===== Textauszug

Klarstellung zu Übernachtungsangeboten
Übernachtungsangebote zu touristischen Zwecken und Reisebusreisen waren und bleiben verboten.
Deutlich hervorgehoben wird in der neuen Fassung der CoronaSchV nun jedoch, dass die Beherbergung von Geschäftsreisenden und deren gastronomische Versorgung zulässig ist. Die Neufassung führt diesbezüglich zu mehr Rechtsklarheit.
Fahrschulen können Erlaubnis zur Öffnung beantragen
Grundsätzlich müssen Freizeiteinrichtungen, zu denen auch Volkshochschulen und sonstige außerschulische Bildungseinrichtungen zählen, weiterhin geschlossen bleiben. Die CoronaSchV sieht für außerschulische Bildungseinrichtungen nun jedoch die Möglichkeit vor, dass diesen ausnahmsweise die Erlaubnis zur Betriebsöffnung erteilt werden kann. Der entsprechende Antrag kann für Bildungseinrichtungen gestellt werden, deren Bildungsangebot zwingende Voraussetzung für eine staatlich vorgeschriebene Prüfung ist.
Profitieren können von dieser Ausnahme etwa Fahrschulen. Denn der in Fahrschulen angebotene theoretische und praktische Unterricht ist zwingende Voraussetzung für eine staatlich vorgeschriebene Prüfung (Führerscheinprüfung). Bezogen auf den praktischen Fahrunterricht regelt die CoronaSchV auch, dass ein Mindestabstand zwischen Fahrschüler und –lehrer nicht einzuhalten ist. Der praktische Fahrunterricht darf durchgeführt werden, wenn nur Fahrschüler und –lehrer im Auto sind. Bei einer Fahrprüfung darf als dritte Person auch der Prüfer dazu stoßen.

==========
===== Daten

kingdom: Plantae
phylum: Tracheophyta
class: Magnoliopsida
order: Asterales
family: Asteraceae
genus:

==========

* _Aufgaben_
A – Beantworten Sie zum Textauszug über die CoronaSchV die folgenden Fragen:
(i) Welche Angebote waren und bleiben verboten?
(ii) Für welche Bildungseinrichtungen kann der Antrag auf Erlaubnis zur Betriebsöffnung gestellt werden?
(iii) Wer darf bei einer Fahrprüfung als dritte Person dazu stoßen?
B – Geben Sie den Abschnitt des Textauszugs über die CoronaSchV von „Deutlich hervorgehoben wird“ bis „vorgeschriebene Prüfung ist.“ wieder und tauschen Sie dabei „Geschäftsreisenden“ gegen „Handelsvertretern“ aus.
C – Führen Sie den Textauszug über die CoronaSchV im Anschluss an seinen letzten Satz weiter.

* _Lösungen_
A –
(i) Übernachtungsangebote zu touristischen Zwecken und Reisebusreisen.
(ii) Für Bildungseinrichtungen, deren Bildungsangebot zwingende Voraussetzung für eine staatlich vorgeschriebene Prüfung ist.
(iii) Der Prüfer.

B –
Deutlich hervorgehoben wird in der neuen Fassung der CoronaSchV nun jedoch, dass die Beherbergung von Handelsvertretern und deren gastronomische Versorgung zulässig ist. Die Neufassung führt diesbezüglich zu mehr Rechtsklarheit.
Fahrschulen können Erlaubnis zur Öffnung beantragen
Grundsätzlich müssen Freizeiteinrichtungen, zu denen auch Volkshochschulen und sonstige außerschulische Bildungseinrichtungen zählen, weiterhin geschlossen bleiben. Die CoronaSchV sieht für außerschulische Bildungseinrichtungen nun jedoch die Möglichkeit vor, dass diesen ausnahmsweise die Erlaubnis zur Betriebsöffnung erteilt werden kann. Der entsprechende Antrag kann für Bildungseinrichtungen gestellt werden, deren Bildungsangebot zwingende Voraussetzung für eine staatlich vorgeschriebene Prüfung ist.

C –
Verantwortung der Arbeitgeber
Neu ist in der CoronaSchV weiter, dass die Verantwortung der Arbeitgeber zur Reduzierung der Infektionsrisiken ausdrücklich hervorgehoben wird. Arbeitgeber müssen Maßnahmen ergreifen, um
- Kontakte innerhalb der Belegschaft und zu Kunden zu vermeiden, soweit dies tätigkeitsbezogen möglich ist,
- Hygienemaßnahmen und Reinigungsintervalle zu verstärken und
- Heimarbeit („Home-Office“) zu ermöglichen, wenn dies sinnvoll umsetzbar ist.
Von Arbeitgebern wird damit nicht verlangt, sämtliche Kontakte innerhalb der Belegschaft zu unterbinden, sondern Kontakte auf das erforderliche tätigkeitsbezogene Maß zu beschränken. Aus beruflichen Gründen notwendige Zusammenkünfte bleiben zulässig. Sofern Betriebe unter Hinweis auf das grundsätzliche Versammlungsverbot ein Bußgeld auferlegt wird, weil eine Zusammenkunft der Belegschaft stattgefunden hat, ist die Rechtmäßigkeit eines solchen Bußgeldes daher zweifelhaft.
Normalisierung des gerichtlichen Dienstbetriebs
Das Oberverwaltungsgericht NRW hat in einer Presseerklärung mitgeteilt, dass die Verwaltungsgerichte den regulären Dienstbetrieb schrittweise wieder aufnehmen werden. Corona-bedingt war der Dienstbetrieb der Gerichte zuletzt auf das Nötigste beschränkt worden.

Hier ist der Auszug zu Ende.